I’ve really been getting in to films based on historical events lately. I’ve watched a ton of them in the past couple of months alone including Ben Affleck’s “Gone Baby Gone”‘ which I enjoyed immensely. So I was pretty excited about the release of Affleck’s new film, “Argo”. Hell, throw in the fact that this also happens to be an historical event that has something to do with the film industry as well and it almost seems as though this damn film was made specifically to tickle my balls. Yes, it had everything that I could have asked for. So did I love it unapologetically like the movie/history geek that I am? Let’s find out.
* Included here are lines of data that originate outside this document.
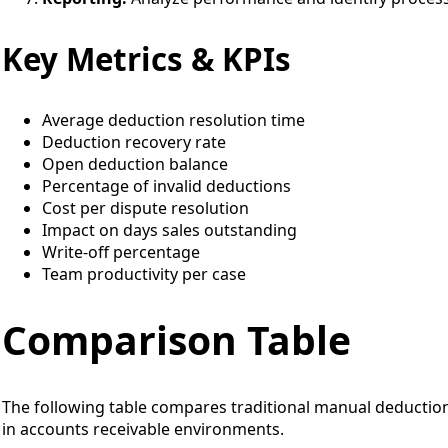
Key Metrics & KPIs
Average deduction resolution time
Deduction recovery rate
Open deduction balance
Percentage of invalid deductions
Cost per dispute resolution
Impact on days sales outstanding
Write-off percentage
Team productivity per case
Comparison Table
The following table compares traditional manual deduct
in accounts receivable environments.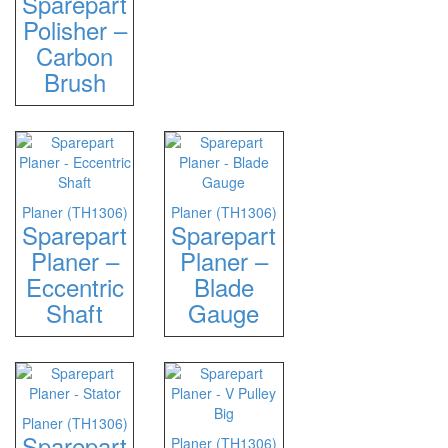
Sparepart
Polisher –
Carbon
Brush
Planer (TH1306)
Planer (TH1306)
Sparepart
Sparepart
Planer –
Planer –
Eccentric
Blade
Shaft
Gauge
Planer (TH1306)
Sparepart
Planer (TH1306)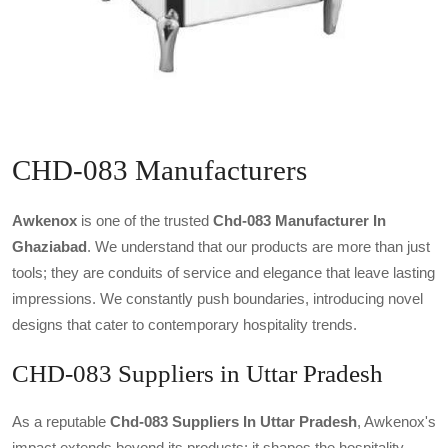
CHD-083 Manufacturers
Awkenox
is one of the trusted
Chd-083 Manufacturer In
Ghaziabad
. We understand that our products are more than just
tools; they are conduits of service and elegance that leave lasting
impressions. We constantly push boundaries, introducing novel
designs that cater to contemporary hospitality trends.
CHD-083 Suppliers in Uttar Pradesh
As a reputable
Chd-083 Suppliers In Uttar Pradesh
, Awkenox's
impact extends beyond its products; it shapes the hospitality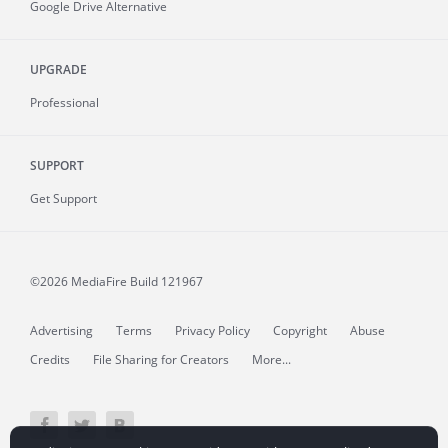
Google Drive Alternative
UPGRADE
Professional
SUPPORT
Get Support
©2026 MediaFire
Build 121967
Advertising
Terms
Privacy Policy
Copyright
Abuse
Credits
File Sharing for Creators
More...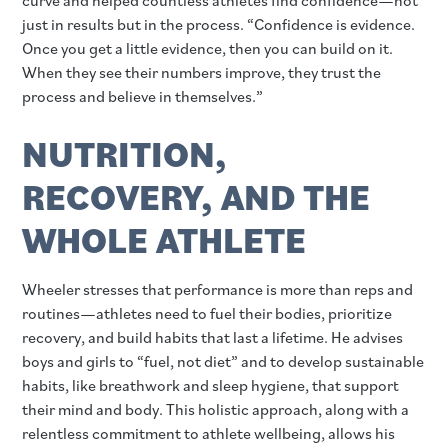
just in results but in the process. “Confidence is evidence.
Once you get a little evidence, then you can build on it.
When they see their numbers improve, they trust the
process and believe in themselves.”
NUTRITION,
RECOVERY, AND THE
WHOLE ATHLETE
Wheeler stresses that performance is more than reps and
routines—athletes need to fuel their bodies, prioritize
recovery, and build habits that last a lifetime. He advises
boys and girls to “fuel, not diet” and to develop sustainable
habits, like breathwork and sleep hygiene, that support
their mind and body. This holistic approach, along with a
relentless commitment to athlete wellbeing, allows his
The movie takes place during the Iran hostage crisis that stretched from late 1979 to early 1981 and deals with one specific event in particular, the so-called Canadian Caper because apparently missions where people risk their lives must have adorable nicknames. On the 4th of November, Iranian students took control of American embassy and took the staff hostage in order to protest the Americans given shelter to the former Shah Mohammad Reza Pahlavi ad have him returned to Iran to stand trial for crimes committed during his rule. Six hostages managed to escape and took shelter at the Canadian embassy and a plan was drawn up by the CIA and the Canadian government to try and get them safely out of the country. Tony Méndez, a disguise an exfiltration expert, came up with a plot to extract them. He employed the aid of John Chamber, a Hollywood make-up artist, to create a fake film production office. The cover story was that the six trapped in Iran were actually Canadians working on a film and they were in the country scouting for locations for a Star Wars-esque Sci-fi fantasy film, Argo.

And that’s about all I’m going to describer of the movie plot/actual events because to say much more would give away the plot. So, back to the original question: Did I love this film? Well, I cewrtainly enjoyed it but I did find it to be a bit slow going at points, particularly the moments where the trapped Americans are literally waiting around trying to get rescued. I suppose that this reflects the monotony of actually being trapped in a building for days on end and so in that regard I suppose it’s quite effective. Overall, however, this film was fucking awesome. Every time Ben Affleck directs something I’m always surprised by just how good he is. The pacing during some of the more intense sequences is impeccable. I was quite literally on the edge of my seat during some moments, so tense were some of the events that were playing out on screen.

There’s also a nice counterbalance to that intensity with quite a nice deal of humour provided by John Goodman as John Chambers and Alan Arkin as producer Lester Siegel. Not only are they great comic relief during some of the earlier scenes where they are trying to drum up publicity for a film that they know will be never filmed but that same humour actually comes to just rack things up later during one of the most tense scenes during the entire film.

If I have any complaint it’s that one I made earlier about some of the scenes just slowing things down a bit too much but really that’s a minor issue and about the only one I can really think of. I suppose it could be argued that the portrayal of Iranians is a bit one note, though I feel it delves deep enough into the politics behind their outrage that, whilst not outright justifying their actions, it certainly helps to explain them. So with all said and done, I’ll give Argo four and a half pints out of five. Now Argo fuck yourself and see it. Laterz.